Records provided —
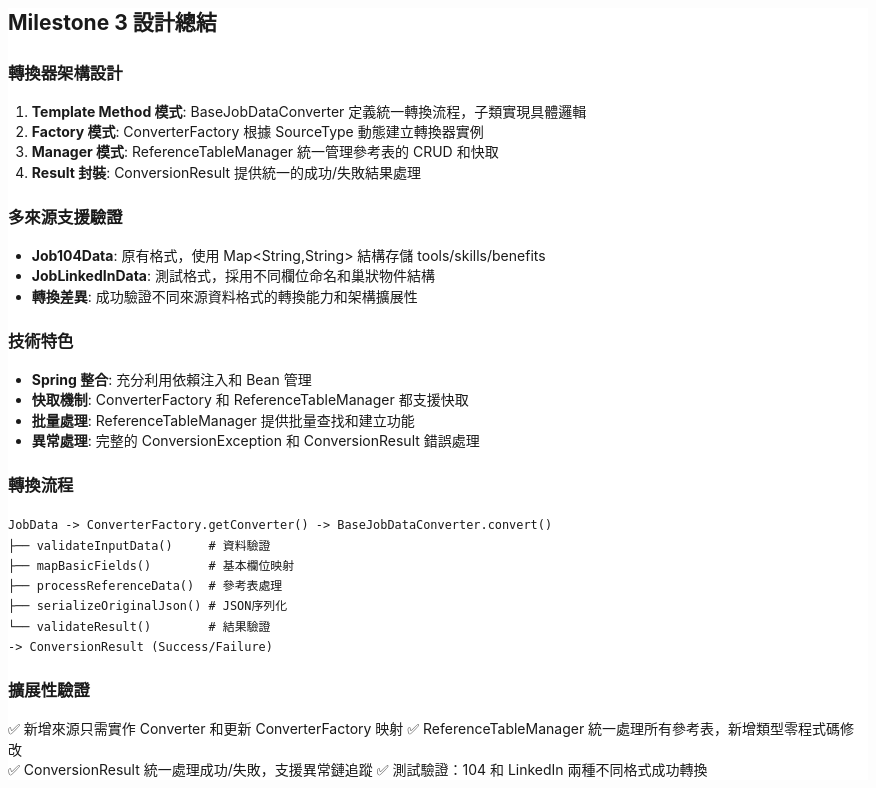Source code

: ## Milestone 3 設計總結

### 轉換器架構設計
1. **Template Method 模式**: BaseJobDataConverter 定義統一轉換流程，子類實現具體邏輯
2. **Factory 模式**: ConverterFactory 根據 SourceType 動態建立轉換器實例
3. **Manager 模式**: ReferenceTableManager 統一管理參考表的 CRUD 和快取
4. **Result 封裝**: ConversionResult 提供統一的成功/失敗結果處理

### 多來源支援驗證
- **Job104Data**: 原有格式，使用 Map<String,String> 結構存儲 tools/skills/benefits
- **JobLinkedInData**: 測試格式，採用不同欄位命名和巢狀物件結構
- **轉換差異**: 成功驗證不同來源資料格式的轉換能力和架構擴展性

### 技術特色
- **Spring 整合**: 充分利用依賴注入和 Bean 管理
- **快取機制**: ConverterFactory 和 ReferenceTableManager 都支援快取
- **批量處理**: ReferenceTableManager 提供批量查找和建立功能
- **異常處理**: 完整的 ConversionException 和 ConversionResult 錯誤處理

### 轉換流程
```
JobData -> ConverterFactory.getConverter() -> BaseJobDataConverter.convert()
├── validateInputData()     # 資料驗證
├── mapBasicFields()        # 基本欄位映射
├── processReferenceData()  # 參考表處理
├── serializeOriginalJson() # JSON序列化
└── validateResult()        # 結果驗證
-> ConversionResult (Success/Failure)
```

### 擴展性驗證
✅ 新增來源只需實作 Converter 和更新 ConverterFactory 映射
✅ ReferenceTableManager 統一處理所有參考表，新增類型零程式碼修改  
✅ ConversionResult 統一處理成功/失敗，支援異常鏈追蹤
✅ 測試驗證：104 和 LinkedIn 兩種不同格式成功轉換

Task details — Look at the records above. Copy every line where the string "ConversionResult" occurs.

Task answer —
4. **Result 封裝**: ConversionResult 提供統一的成功/失敗結果處理
- **異常處理**: 完整的 ConversionException 和 ConversionResult 錯誤處理
-> ConversionResult (Success/Failure)
✅ ConversionResult 統一處理成功/失敗，支援異常鏈追蹤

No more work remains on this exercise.